Heureusement, d'autres dossiers avancent. Le problème de l'eau, des cépages ou les itinéraires techniques... préoccupants avec le réchauffement climatique. L'OIV cherche à "harmoniser les normes" internationales et ainsi "éviter des distorsions de concurrence". Problème récurrent, les Etats-Unis ne font pas partie de l'OIV. Des Américains qui "vont revenir" mais "pas à court terme". Par contre, la Chine et l'Inde se rapprochent pour adhérer et devenir membre de l'OIV. Autant dire, des poids lourds de l'économie mondiale qui pèseront demain sur les experts échangeant autour des biotechnologies actuellement.

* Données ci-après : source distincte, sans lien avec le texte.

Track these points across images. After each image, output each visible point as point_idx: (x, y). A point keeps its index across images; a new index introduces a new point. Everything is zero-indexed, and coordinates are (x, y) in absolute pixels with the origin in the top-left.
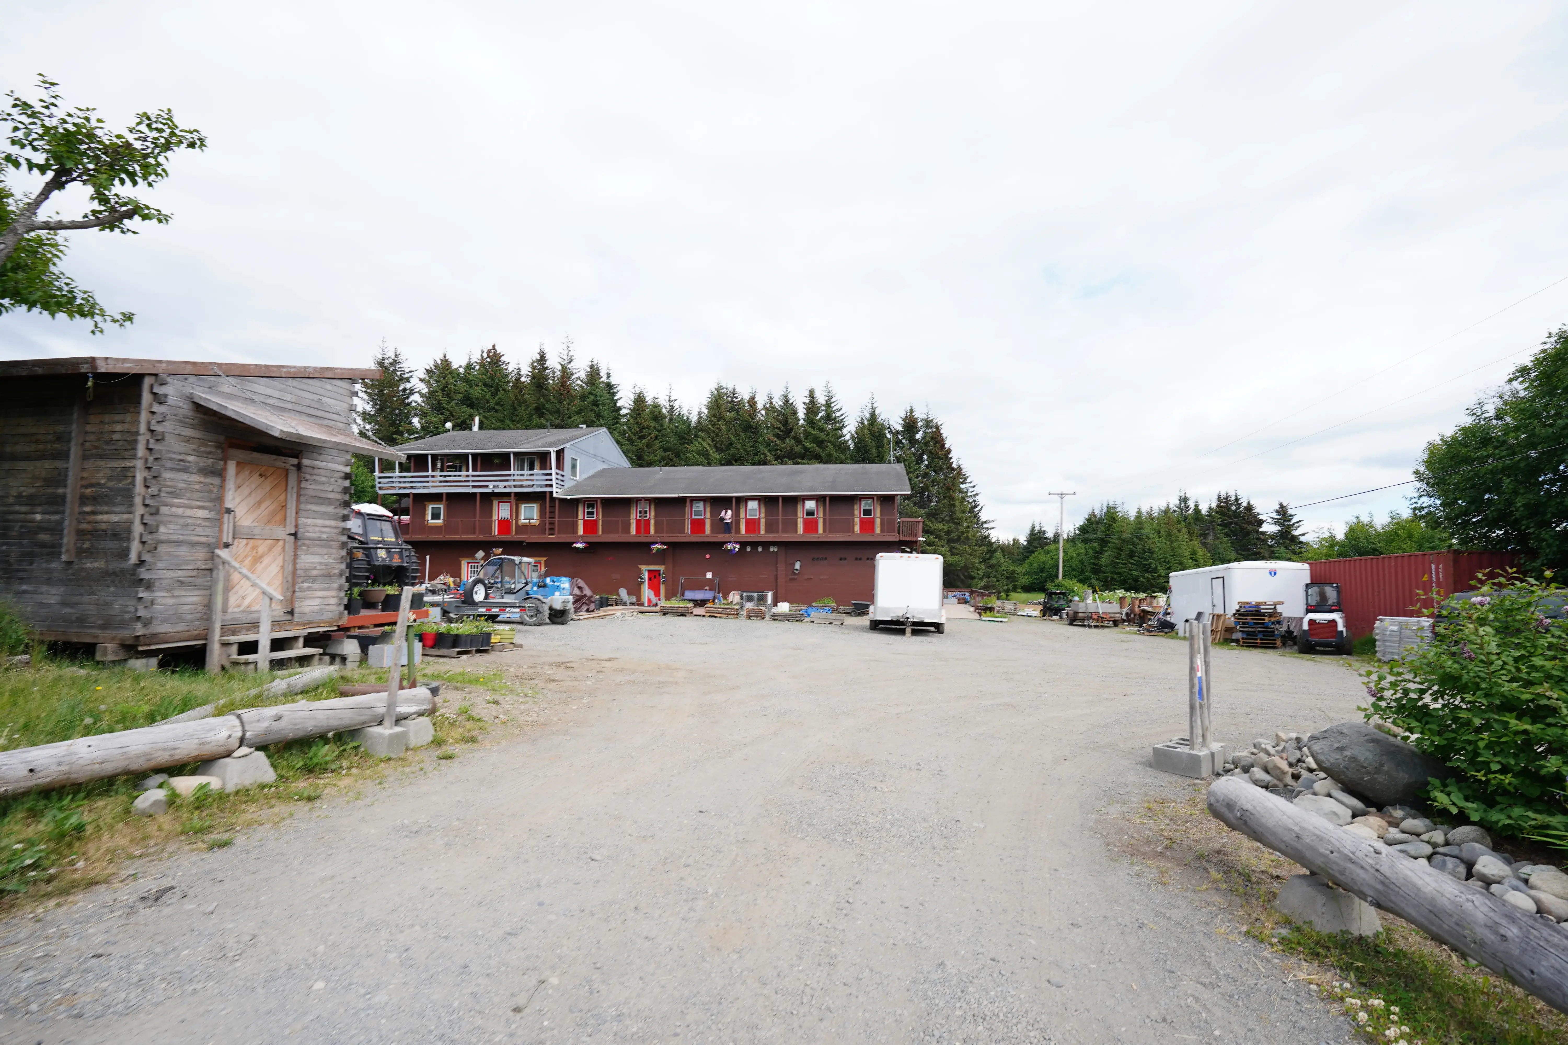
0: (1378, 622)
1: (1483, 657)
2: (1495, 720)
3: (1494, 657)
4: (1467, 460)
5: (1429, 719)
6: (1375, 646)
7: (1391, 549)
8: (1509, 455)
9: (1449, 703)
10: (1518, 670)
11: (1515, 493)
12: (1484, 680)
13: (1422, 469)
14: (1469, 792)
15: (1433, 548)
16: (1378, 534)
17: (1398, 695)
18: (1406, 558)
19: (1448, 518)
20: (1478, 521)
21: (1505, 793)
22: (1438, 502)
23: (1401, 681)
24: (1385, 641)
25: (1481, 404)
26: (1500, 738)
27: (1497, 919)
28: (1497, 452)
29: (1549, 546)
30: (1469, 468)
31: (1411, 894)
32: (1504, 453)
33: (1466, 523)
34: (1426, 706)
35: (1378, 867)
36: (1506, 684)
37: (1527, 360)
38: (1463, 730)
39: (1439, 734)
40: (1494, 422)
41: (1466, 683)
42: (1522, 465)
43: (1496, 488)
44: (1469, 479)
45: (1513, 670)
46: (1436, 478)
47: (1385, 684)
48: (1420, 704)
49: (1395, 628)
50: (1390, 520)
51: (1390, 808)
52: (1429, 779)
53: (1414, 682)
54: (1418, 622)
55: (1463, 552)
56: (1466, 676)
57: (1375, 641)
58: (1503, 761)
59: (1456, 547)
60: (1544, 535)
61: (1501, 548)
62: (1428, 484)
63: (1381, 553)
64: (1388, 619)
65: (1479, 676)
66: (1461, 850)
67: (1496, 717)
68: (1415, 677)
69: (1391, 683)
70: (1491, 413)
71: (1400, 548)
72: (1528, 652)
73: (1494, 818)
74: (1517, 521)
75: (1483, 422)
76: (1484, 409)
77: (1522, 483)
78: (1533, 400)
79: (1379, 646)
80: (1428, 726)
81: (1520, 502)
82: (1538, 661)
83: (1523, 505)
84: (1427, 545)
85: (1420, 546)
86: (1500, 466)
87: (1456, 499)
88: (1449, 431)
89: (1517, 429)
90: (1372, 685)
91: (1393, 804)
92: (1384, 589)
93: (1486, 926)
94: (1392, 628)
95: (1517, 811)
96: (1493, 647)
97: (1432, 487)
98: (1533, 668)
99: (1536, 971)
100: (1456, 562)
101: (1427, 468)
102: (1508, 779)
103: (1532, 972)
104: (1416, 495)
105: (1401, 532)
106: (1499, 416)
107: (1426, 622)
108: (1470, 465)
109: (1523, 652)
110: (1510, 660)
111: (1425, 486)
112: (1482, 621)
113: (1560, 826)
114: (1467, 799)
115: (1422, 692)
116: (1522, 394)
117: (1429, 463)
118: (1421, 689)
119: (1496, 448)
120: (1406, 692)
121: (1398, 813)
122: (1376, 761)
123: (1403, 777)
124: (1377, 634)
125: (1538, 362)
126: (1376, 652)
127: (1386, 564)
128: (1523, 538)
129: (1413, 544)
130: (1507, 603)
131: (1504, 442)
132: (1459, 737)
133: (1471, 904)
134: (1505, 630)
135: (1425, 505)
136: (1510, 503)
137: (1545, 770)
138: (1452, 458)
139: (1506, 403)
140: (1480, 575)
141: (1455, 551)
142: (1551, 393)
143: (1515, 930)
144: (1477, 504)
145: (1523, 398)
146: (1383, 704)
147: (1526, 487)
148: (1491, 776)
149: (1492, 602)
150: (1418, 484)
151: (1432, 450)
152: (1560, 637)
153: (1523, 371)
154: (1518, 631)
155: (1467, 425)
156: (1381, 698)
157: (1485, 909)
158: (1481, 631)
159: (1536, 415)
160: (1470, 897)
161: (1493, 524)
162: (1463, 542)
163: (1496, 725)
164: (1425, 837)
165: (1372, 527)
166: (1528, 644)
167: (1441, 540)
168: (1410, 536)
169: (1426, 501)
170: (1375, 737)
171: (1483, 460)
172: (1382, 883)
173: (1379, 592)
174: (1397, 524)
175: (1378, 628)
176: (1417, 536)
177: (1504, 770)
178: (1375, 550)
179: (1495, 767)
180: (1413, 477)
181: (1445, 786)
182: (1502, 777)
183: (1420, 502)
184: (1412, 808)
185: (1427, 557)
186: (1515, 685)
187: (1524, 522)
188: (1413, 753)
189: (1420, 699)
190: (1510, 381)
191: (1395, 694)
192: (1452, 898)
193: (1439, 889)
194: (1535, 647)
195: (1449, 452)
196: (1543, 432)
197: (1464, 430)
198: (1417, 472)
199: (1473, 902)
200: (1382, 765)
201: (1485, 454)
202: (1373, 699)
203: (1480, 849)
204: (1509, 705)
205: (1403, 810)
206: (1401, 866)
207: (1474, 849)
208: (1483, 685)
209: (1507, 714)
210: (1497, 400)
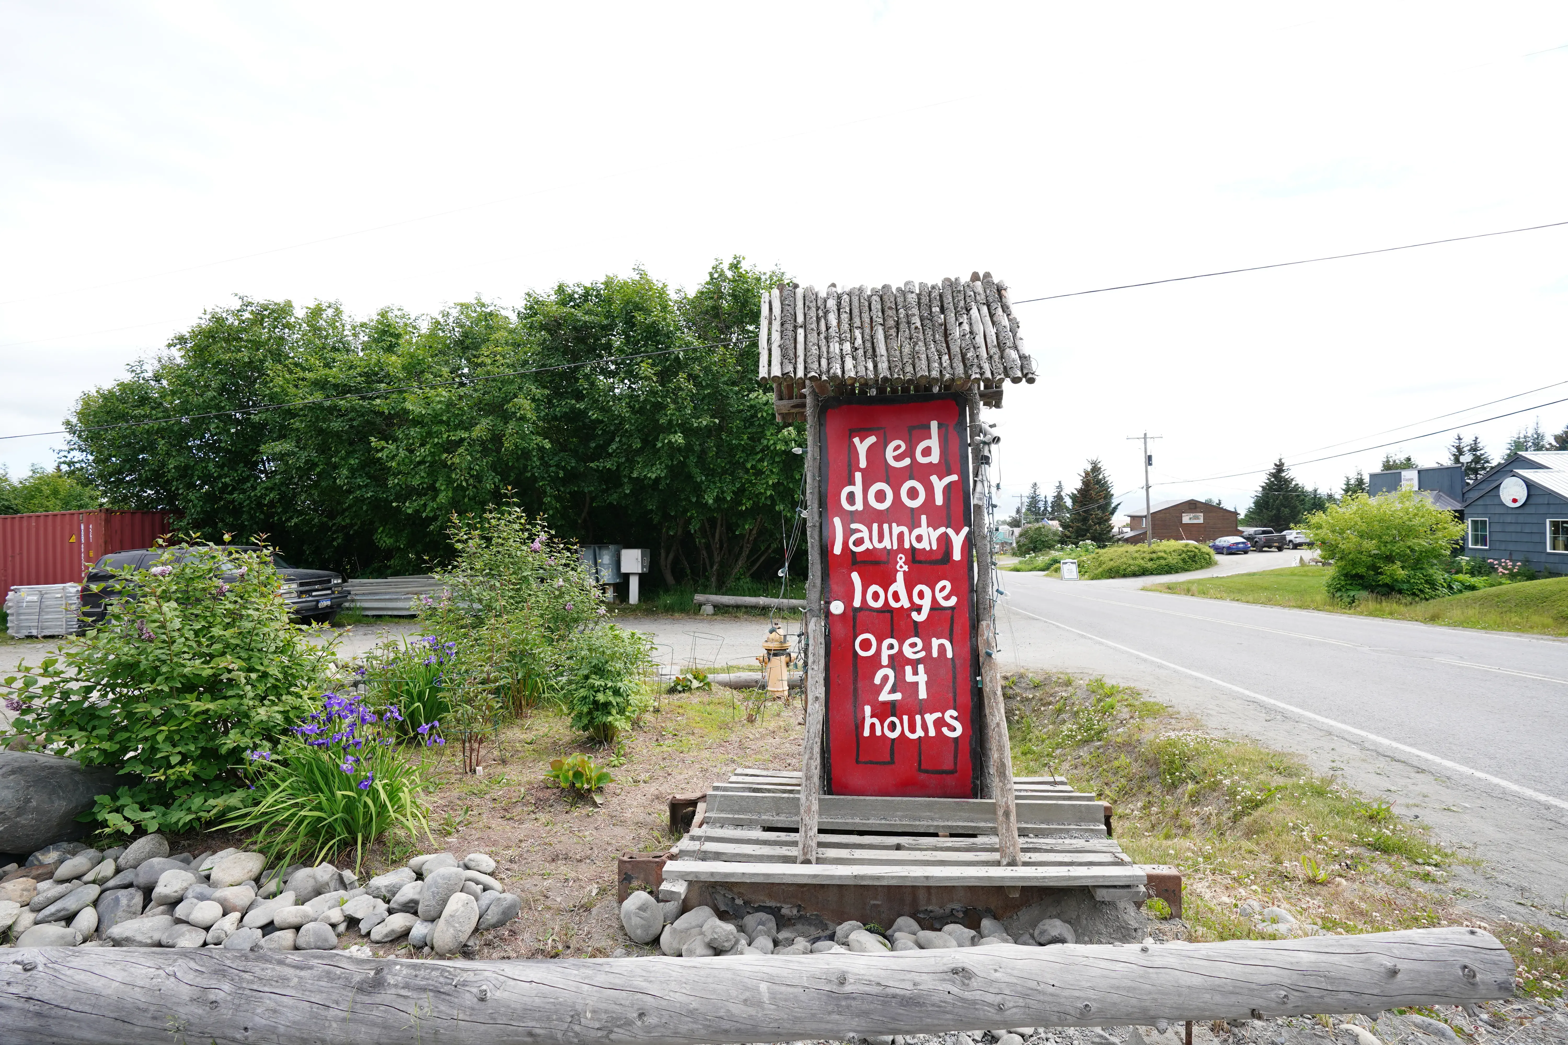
0: (10, 593)
1: (164, 637)
2: (176, 705)
3: (176, 634)
4: (124, 417)
5: (96, 723)
6: (6, 621)
7: (31, 507)
8: (164, 417)
9: (121, 695)
10: (199, 644)
11: (168, 454)
12: (164, 662)
13: (74, 420)
14: (143, 797)
15: (80, 507)
16: (15, 489)
17: (54, 701)
18: (50, 518)
19: (101, 476)
20: (132, 480)
21: (186, 782)
22: (91, 458)
23: (58, 683)
24: (19, 614)
25: (141, 363)
26: (181, 724)
27: (205, 983)
28: (154, 412)
29: (194, 506)
30: (125, 425)
31: (87, 1009)
32: (160, 415)
33: (120, 481)
34: (93, 706)
35: (31, 993)
36: (188, 663)
37: (185, 331)
38: (138, 726)
39: (110, 738)
40: (153, 383)
41: (145, 670)
42: (176, 428)
43: (151, 448)
44: (124, 437)
45: (194, 645)
46: (90, 431)
47: (35, 690)
48: (86, 704)
49: (35, 598)
50: (31, 474)
51: (38, 854)
52: (96, 798)
53: (77, 680)
54: (64, 589)
55: (116, 512)
56: (144, 662)
57: (7, 615)
58: (183, 751)
59: (106, 506)
60: (191, 496)
61: (152, 508)
62: (79, 437)
63: (17, 512)
64: (24, 589)
65: (159, 660)
66: (137, 875)
67: (177, 702)
68: (79, 673)
69: (44, 688)
70: (149, 374)
71: (42, 506)
72: (208, 622)
73: (174, 820)
74: (168, 482)
75: (141, 381)
76: (144, 368)
77: (174, 446)
78: (188, 368)
79: (12, 622)
80: (94, 733)
81: (172, 464)
82: (216, 631)
83: (175, 467)
84: (74, 503)
85: (66, 504)
86: (156, 427)
87: (110, 456)
88: (108, 384)
89: (173, 393)
90: (15, 697)
91: (43, 845)
92: (21, 554)
93: (192, 1000)
94: (29, 598)
95: (197, 802)
96: (177, 623)
97: (86, 440)
98: (213, 640)
99: (250, 1025)
100: (107, 521)
101: (79, 420)
102: (188, 769)
103: (246, 1029)
104: (66, 448)
105: (44, 488)
106: (157, 378)
107: (73, 588)
108: (127, 422)
109: (203, 623)
110: (190, 635)
111: (76, 439)
112: (165, 596)
113: (240, 805)
114: (143, 809)
115: (89, 690)
116: (179, 361)
117: (83, 415)
118: (86, 687)
119: (153, 408)
120: (65, 695)
121: (51, 857)
122: (18, 800)
123: (60, 806)
124: (9, 608)
125: (194, 335)
126: (7, 628)
127: (25, 524)
128: (172, 497)
129: (58, 502)
130: (187, 571)
131: (161, 404)
132: (134, 736)
133: (172, 979)
134: (186, 600)
135: (75, 460)
136: (163, 465)
137: (226, 747)
138: (108, 413)
139: (164, 367)
140: (160, 541)
141: (107, 510)
142: (203, 366)
143: (227, 987)
144: (131, 464)
145: (178, 365)
146: (30, 718)
147: (178, 451)
148: (170, 772)
149: (174, 571)
150: (69, 437)
151: (87, 401)
152: (236, 602)
153: (182, 340)
154: (198, 601)
155: (126, 381)
156: (28, 710)
157: (190, 977)
158: (165, 607)
159: (188, 383)
160: (169, 970)
161: (144, 483)
162: (114, 501)
163: (176, 712)
164: (89, 877)
165: (6, 480)
166: (208, 614)
167: (91, 498)
168: (55, 493)
169: (77, 456)
170: (16, 765)
171: (138, 419)
172: (38, 1014)
173: (13, 557)
174: (40, 479)
175: (10, 600)
176: (63, 493)
177: (185, 759)
178: (8, 507)
179: (175, 760)
180: (63, 428)
181: (115, 798)
182: (182, 769)
183: (70, 456)
184: (69, 841)
185: (76, 516)
186: (198, 662)
187: (175, 483)
188: (74, 770)
189: (86, 698)
190: (169, 346)
191: (50, 699)
192: (146, 983)
193: (128, 980)
194: (214, 616)
195: (105, 405)
196: (196, 400)
197: (123, 386)
198: (68, 423)
199: (175, 976)
200: (28, 801)
201: (143, 413)
202: (15, 714)
203: (159, 864)
204: (190, 686)
205: (56, 849)
206: (70, 972)
207: (152, 867)
208: (164, 669)
209: (187, 696)
210: (156, 363)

Pour l'heure à Beaune, les experts ont "commencé à mettre des définitions sur ce qu'on entend par PGM (plante génétiquement modifiée) en viticulture, pour la vinification et pour les auxiliaires de vinification", détaillait Yves Bénard. Un principe de précaution semble d'ores-et-déjà se constituer pour "un greffon GM. Mais quid d'un porte-greffe ? remarquait-il. "La vigne est-elle considérée comme OGM dès-lors?" Des questions cruciales, tant idéologiques qu'économiques. "La génomique pourra peut-être dire demain si justement un porte-greffe modifié génétiquement exprime des différences sur le greffon ou la vigne". Des questions auxquelles les scientifiques n'ont pas fini de chercher des réponses aux polémiques, bouleversant le commerce et les pratiques. Les experts de l'OIV avaient donc bien droit à quelques moments magiques en Bourgogne...
Un vigoureux plaidoyer en faveur des droits de plantation
La venue de l'OIV a certainement aussi été l'occasion d'insister sur le récent rapport de Catherine Vautrin, députée de la Marne, à qui le ministre de l’Agriculture avait confié en janvier 2010 une mission sur la régulation du marché viticole. Elle se prononce pour le maintien des droits de plantation dans le secteur viticole. On sait que les ministres de l’Agriculture des Vingt-sept ont avalisé en 2007 l’abandon des droits de plantation au 31 décembre 2015. Avec possibilité pour les pays qui le souhaitent de les maintenir trois ans de plus jusqu’au 31 décembre 2018.
Les conclusions de Catherine Vautrin sont sans appel. « Les droits de plantation évitent des plantations anarchiques en période d’euphorie », souligne-t-elle dans son rapport. En précisant que « la régulation n’a pas empêché le développement des marchés et l’installation de nouveaux entrants ». Contrairement à ce que laisse croire la Commission européenne. Aussi préconise-t-elle une interdiction de plantations nouvelles pour l’ensemble des vignobles européens, aussi bien pour les vins AOP, IGP que les vins sans indication géographique. Ainsi qu’une gestion des droits par les Interprofessions. Un principe d’interdiction assorti d’exceptions pour d’éventuelles plantations nouvelles, si nécessaire.
Cette position a été accueillie très favorablement par la Confédération nationale des appellations d’origine contrôlée (Cnaoc) ; « il faut maintenir le système des droits de plantation au niveau communautaire et sur toutes les catégories de produits. Le maintenir ou plutôt le réintroduire car il s’agit bien de revenir sur la décision du Conseil des ministres qui a entériné leur disparition progressive lors de la dernière OCM », insiste-t-elle.
Et de souhaiter que le Gouvernement s’empare des travaux parlementaires réalisés pour s’engager fermement sur le principe du maintien des
droits de plantation. Elle attend du président de la République un engagement aussi clair que celui de la Chancelière Angela Merkel et insiste sur la nécessité que le ministre de l’Agriculture se mobilise pour convaincre ses homologues européens. « L’objectif, souligne-t-elle, est de construire un front commun des pays producteurs pour constituer une minorité de blocage et obliger la Commission à faire des propositions». A ce jour, seul un pays, l’Allemagne, a pris une position forte sur le sujet.